■ Problem statement ■
Write out the items below again, substituting "Detailed view" for "Close view" everywhere it appears and changing nothing else. Leave the pictures out.

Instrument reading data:
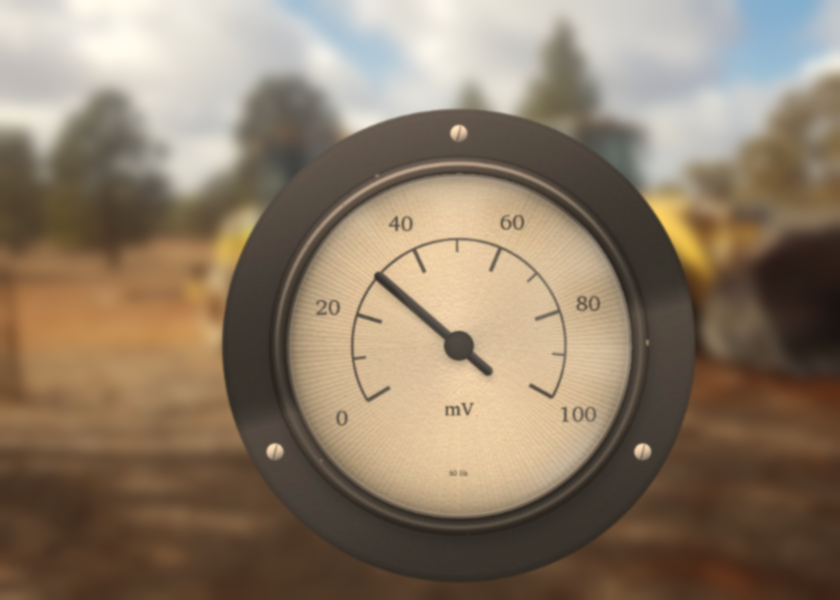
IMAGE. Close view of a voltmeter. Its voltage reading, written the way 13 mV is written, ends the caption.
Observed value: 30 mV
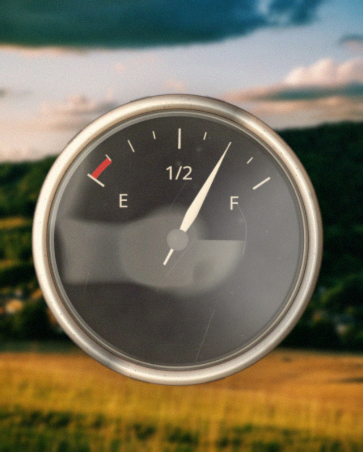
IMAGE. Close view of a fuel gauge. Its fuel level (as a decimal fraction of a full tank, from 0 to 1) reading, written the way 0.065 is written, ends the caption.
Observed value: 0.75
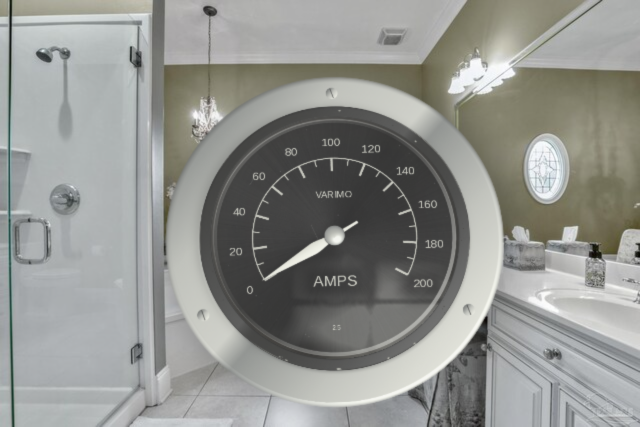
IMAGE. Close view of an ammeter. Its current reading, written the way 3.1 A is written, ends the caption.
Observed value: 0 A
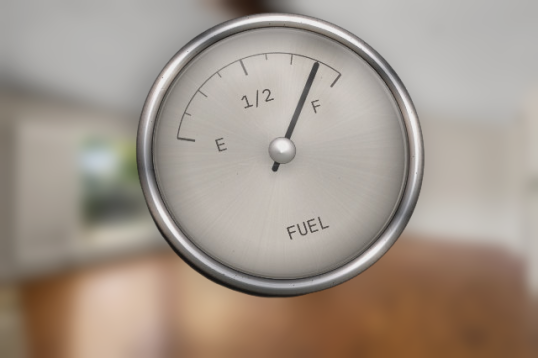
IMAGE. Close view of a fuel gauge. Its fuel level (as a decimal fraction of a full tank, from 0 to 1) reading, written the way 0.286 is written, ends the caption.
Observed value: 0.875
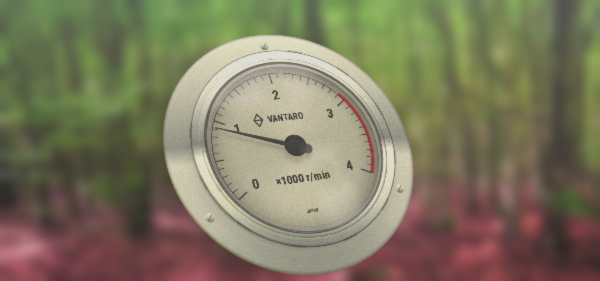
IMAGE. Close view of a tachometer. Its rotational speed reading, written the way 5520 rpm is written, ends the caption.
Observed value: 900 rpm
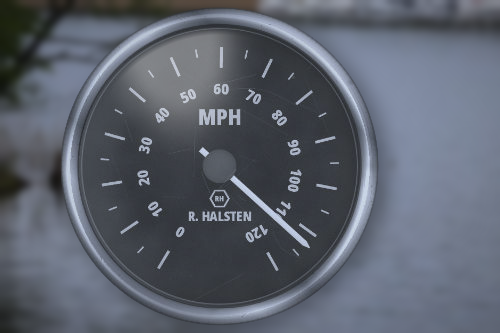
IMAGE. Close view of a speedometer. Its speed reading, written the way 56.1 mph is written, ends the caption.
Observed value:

■ Finished task ■
IMAGE. Detailed view of a voltmeter. Its voltage reading, written the way 13 mV is written, ends the caption.
Observed value: 30 mV
IMAGE. Detailed view of a fuel gauge. Its fuel level (as a decimal fraction of a full tank, from 0 to 1) reading, written the way 0.065 is written, ends the caption.
Observed value: 0.75
IMAGE. Detailed view of an ammeter. Its current reading, written the way 3.1 A is written, ends the caption.
Observed value: 0 A
IMAGE. Detailed view of a fuel gauge. Its fuel level (as a decimal fraction of a full tank, from 0 to 1) reading, written the way 0.286 is written, ends the caption.
Observed value: 0.875
IMAGE. Detailed view of a tachometer. Its rotational speed reading, written the way 5520 rpm is written, ends the caption.
Observed value: 900 rpm
IMAGE. Detailed view of a speedometer. Its speed reading, written the way 56.1 mph is written, ends the caption.
Observed value:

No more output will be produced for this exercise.